Charles Pierce has a confession to make about his own bullying youth and an observation to make about Mitt Romney's.
[It] takes one to know one, as the schoolyard saying goes, and so my first reaction was that the so-called "presumptive Republican candidate for president" is lying — either to us or to himself. He remembers. Of course he remembers. He has to remember, because no one forgets doing something like that, and the ones who do forget....
[...]
Which is what led me to my second reaction: What if Mitt Romney is telling the truth? What if he doesn't remember because he thought nothing of it? The language of his statement suggests that he's copping to being a prankster but not a bully — that he's not denying the past but simply saying that the past is a matter of interpretation. But it's not, and as man who has spent the better part of his life silently pleading guilty to the kinds of crimes of which Mitt Romney stands accused, I can only wonder what kind of person I'd be if I tried to beat the rap of conscience on a technicality. I can only wonder what kind of person I'd be if instead of confronting the past I tried to forget it or, worse, tried to say it wasn't really that bad. I can only wonder what kind of person I'd be if the stone of cruelty in my heart was subject not to the slow trickle of conscience but rather to my sense of ambition and entitlement — to those jewelers of the self who, beholding the stone, declared it a gem, precious and hard, of inestimable worth in the bazaars of business and politics, and set it for my presidential ring.

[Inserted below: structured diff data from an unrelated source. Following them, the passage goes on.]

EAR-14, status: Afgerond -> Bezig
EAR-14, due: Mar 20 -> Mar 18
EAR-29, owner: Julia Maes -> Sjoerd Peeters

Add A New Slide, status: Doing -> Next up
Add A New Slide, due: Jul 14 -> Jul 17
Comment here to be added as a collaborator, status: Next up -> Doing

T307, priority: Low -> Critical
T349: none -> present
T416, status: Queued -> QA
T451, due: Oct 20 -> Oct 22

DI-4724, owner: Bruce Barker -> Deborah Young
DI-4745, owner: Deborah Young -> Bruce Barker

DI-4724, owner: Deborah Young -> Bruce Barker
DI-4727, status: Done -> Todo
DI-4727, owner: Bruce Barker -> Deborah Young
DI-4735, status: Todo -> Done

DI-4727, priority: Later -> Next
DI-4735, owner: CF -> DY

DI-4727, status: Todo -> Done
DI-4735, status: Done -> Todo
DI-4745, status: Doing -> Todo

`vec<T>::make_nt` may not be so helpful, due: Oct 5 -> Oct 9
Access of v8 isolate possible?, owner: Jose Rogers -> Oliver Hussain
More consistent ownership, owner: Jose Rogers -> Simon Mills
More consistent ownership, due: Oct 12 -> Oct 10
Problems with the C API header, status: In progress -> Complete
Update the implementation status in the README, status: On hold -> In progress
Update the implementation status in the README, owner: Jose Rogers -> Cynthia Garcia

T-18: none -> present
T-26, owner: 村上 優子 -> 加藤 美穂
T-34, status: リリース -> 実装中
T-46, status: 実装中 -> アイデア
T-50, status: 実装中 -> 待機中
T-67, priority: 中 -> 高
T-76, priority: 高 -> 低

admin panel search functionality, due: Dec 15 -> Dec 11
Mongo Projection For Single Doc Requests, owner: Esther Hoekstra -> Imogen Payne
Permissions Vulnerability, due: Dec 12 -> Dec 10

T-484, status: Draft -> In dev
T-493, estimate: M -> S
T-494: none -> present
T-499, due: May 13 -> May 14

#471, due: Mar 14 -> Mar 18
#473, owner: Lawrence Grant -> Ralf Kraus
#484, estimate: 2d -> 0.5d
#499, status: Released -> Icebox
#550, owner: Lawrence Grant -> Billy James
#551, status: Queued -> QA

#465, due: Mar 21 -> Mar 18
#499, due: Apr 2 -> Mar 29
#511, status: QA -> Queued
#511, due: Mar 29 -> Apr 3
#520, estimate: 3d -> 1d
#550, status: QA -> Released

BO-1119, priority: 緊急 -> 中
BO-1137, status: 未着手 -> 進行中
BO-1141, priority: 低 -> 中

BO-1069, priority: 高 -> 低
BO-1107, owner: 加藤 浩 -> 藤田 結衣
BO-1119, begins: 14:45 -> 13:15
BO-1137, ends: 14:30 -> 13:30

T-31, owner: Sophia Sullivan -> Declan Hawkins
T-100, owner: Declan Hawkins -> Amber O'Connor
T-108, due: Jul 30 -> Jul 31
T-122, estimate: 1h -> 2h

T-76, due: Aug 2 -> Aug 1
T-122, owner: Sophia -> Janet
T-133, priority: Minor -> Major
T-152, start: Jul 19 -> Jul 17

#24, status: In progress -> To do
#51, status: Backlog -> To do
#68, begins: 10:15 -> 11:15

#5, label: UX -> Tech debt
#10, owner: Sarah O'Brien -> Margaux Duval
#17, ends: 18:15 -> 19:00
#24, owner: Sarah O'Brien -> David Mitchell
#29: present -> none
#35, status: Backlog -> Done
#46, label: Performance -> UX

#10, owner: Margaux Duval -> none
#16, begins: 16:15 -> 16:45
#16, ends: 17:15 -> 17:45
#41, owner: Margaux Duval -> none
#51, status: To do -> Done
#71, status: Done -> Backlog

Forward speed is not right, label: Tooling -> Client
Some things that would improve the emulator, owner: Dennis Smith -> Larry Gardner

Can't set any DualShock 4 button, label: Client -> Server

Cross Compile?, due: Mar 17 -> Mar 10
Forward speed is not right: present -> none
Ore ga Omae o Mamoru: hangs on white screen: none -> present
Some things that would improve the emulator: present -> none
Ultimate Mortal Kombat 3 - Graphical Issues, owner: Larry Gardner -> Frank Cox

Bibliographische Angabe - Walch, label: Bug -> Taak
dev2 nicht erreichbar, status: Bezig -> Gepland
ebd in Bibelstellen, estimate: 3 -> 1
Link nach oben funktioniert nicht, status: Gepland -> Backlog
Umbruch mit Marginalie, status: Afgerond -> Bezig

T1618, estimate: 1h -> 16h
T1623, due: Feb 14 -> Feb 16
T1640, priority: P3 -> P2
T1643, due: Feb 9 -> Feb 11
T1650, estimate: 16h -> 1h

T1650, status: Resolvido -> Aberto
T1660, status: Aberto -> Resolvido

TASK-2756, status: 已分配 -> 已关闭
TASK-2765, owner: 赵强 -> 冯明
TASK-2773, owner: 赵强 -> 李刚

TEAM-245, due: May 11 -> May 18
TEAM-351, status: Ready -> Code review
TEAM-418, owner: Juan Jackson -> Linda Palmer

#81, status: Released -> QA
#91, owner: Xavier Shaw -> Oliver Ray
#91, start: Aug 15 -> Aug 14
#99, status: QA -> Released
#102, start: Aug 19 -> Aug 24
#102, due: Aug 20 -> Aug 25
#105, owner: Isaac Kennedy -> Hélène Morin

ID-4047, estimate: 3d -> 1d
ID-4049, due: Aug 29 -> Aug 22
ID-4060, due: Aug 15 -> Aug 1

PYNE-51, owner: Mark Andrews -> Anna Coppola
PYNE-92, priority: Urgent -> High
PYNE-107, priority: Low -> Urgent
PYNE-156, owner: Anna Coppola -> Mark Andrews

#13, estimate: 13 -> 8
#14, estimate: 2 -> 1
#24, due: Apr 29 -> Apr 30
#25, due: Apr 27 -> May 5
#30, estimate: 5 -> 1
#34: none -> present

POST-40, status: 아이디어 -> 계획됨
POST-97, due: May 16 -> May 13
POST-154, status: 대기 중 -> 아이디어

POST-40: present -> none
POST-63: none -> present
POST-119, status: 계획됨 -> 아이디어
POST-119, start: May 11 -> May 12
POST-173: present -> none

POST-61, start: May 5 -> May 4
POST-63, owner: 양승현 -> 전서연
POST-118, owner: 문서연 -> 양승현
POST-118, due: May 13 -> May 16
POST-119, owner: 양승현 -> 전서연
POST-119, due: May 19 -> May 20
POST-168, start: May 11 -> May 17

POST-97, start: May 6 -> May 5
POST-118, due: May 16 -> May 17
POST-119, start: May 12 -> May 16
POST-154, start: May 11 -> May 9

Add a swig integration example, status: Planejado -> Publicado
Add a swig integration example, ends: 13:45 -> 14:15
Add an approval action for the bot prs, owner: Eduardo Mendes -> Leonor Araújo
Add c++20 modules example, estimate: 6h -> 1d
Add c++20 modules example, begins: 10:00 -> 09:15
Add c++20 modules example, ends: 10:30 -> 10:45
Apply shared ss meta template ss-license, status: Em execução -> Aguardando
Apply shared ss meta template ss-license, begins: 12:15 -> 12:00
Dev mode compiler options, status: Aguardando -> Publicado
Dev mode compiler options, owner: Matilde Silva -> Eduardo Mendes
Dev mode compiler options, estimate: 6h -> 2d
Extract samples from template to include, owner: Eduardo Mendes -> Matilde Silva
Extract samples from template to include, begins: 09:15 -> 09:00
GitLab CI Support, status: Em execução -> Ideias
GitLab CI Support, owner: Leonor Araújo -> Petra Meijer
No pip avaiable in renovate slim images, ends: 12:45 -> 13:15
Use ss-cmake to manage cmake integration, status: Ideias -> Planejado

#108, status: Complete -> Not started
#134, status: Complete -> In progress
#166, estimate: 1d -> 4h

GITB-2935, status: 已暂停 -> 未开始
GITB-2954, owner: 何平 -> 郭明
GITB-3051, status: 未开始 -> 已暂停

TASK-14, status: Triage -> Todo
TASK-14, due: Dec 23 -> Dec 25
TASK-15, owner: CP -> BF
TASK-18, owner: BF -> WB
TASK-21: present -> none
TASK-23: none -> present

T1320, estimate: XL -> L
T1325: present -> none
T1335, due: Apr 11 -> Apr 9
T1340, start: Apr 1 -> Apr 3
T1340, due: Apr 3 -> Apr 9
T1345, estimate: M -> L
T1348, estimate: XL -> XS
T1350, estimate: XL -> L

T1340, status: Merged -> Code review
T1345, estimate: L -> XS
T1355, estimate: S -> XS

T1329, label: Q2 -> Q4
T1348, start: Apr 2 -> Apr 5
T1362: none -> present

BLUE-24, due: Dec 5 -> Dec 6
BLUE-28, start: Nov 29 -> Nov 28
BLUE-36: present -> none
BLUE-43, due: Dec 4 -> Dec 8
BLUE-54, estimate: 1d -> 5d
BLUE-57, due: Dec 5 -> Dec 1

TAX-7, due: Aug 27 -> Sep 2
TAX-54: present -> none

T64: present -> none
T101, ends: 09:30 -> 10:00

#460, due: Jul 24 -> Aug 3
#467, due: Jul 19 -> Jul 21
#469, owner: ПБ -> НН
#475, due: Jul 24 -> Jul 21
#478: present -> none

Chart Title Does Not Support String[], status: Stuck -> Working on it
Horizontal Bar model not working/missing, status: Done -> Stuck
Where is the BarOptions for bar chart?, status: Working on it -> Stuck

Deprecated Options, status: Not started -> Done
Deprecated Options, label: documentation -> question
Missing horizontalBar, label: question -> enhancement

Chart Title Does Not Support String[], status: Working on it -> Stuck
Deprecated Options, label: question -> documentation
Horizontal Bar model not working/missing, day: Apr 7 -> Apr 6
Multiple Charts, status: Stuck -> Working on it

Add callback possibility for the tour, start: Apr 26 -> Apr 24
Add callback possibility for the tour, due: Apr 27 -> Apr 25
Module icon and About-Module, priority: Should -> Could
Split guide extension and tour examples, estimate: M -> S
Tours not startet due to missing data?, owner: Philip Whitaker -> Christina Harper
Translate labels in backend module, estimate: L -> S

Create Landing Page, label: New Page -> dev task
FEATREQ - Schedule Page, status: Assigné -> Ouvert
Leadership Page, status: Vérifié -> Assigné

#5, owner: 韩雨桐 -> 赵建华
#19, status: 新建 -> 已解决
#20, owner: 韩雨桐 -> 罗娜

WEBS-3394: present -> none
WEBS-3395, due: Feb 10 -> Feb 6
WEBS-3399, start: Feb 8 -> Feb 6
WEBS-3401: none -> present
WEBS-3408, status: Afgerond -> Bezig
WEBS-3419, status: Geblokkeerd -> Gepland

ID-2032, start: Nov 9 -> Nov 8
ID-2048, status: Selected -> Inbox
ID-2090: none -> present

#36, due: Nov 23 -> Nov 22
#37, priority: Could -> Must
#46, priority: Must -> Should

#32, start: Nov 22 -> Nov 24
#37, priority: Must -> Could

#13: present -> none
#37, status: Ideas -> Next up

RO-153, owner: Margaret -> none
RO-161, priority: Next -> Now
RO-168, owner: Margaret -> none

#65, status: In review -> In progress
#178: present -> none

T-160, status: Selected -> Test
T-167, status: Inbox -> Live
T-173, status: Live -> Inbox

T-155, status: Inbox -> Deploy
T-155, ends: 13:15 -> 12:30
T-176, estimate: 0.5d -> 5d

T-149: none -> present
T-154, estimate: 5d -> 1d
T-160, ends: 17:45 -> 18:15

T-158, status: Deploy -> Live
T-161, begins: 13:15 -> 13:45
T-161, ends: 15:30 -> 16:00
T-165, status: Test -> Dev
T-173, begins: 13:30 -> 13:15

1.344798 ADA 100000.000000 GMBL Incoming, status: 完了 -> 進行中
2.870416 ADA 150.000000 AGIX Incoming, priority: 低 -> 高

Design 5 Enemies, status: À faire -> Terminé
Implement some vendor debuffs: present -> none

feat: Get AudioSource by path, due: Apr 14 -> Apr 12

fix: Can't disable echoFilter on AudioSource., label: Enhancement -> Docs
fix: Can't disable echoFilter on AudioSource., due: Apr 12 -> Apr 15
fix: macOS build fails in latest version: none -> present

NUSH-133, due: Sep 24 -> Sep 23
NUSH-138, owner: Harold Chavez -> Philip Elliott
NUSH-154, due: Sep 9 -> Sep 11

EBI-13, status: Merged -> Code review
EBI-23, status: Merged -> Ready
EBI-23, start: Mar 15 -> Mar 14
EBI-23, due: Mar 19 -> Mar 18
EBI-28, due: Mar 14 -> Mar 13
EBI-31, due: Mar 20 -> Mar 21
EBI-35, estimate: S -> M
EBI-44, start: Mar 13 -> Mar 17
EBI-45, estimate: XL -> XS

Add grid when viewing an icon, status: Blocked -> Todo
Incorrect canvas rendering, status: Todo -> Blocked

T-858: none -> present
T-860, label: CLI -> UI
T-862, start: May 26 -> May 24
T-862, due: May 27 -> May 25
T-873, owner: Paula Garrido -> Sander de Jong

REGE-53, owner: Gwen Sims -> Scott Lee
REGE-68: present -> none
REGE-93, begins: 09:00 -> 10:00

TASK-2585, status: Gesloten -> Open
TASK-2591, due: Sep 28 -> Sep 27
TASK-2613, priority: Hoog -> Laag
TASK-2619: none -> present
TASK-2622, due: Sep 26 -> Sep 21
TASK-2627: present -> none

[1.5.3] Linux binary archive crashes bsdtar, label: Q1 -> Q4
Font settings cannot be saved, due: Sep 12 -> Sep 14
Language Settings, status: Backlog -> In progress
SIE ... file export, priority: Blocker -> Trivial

And here’s the thing: I thank God I don't know. Long ago, I made an innocent kid suffer; one of the great gifts of my life is that I suffered in return. Mitt Romney doesn't appear to have suffered at all for the suffering he inflicted; but as one lucky enough to have broken the mean bone in my body and to have worn it in a sling, I can tell him that what he's accused of doing to the boy whose hair and existence was such an affront to him was not a prank; it was a punishment.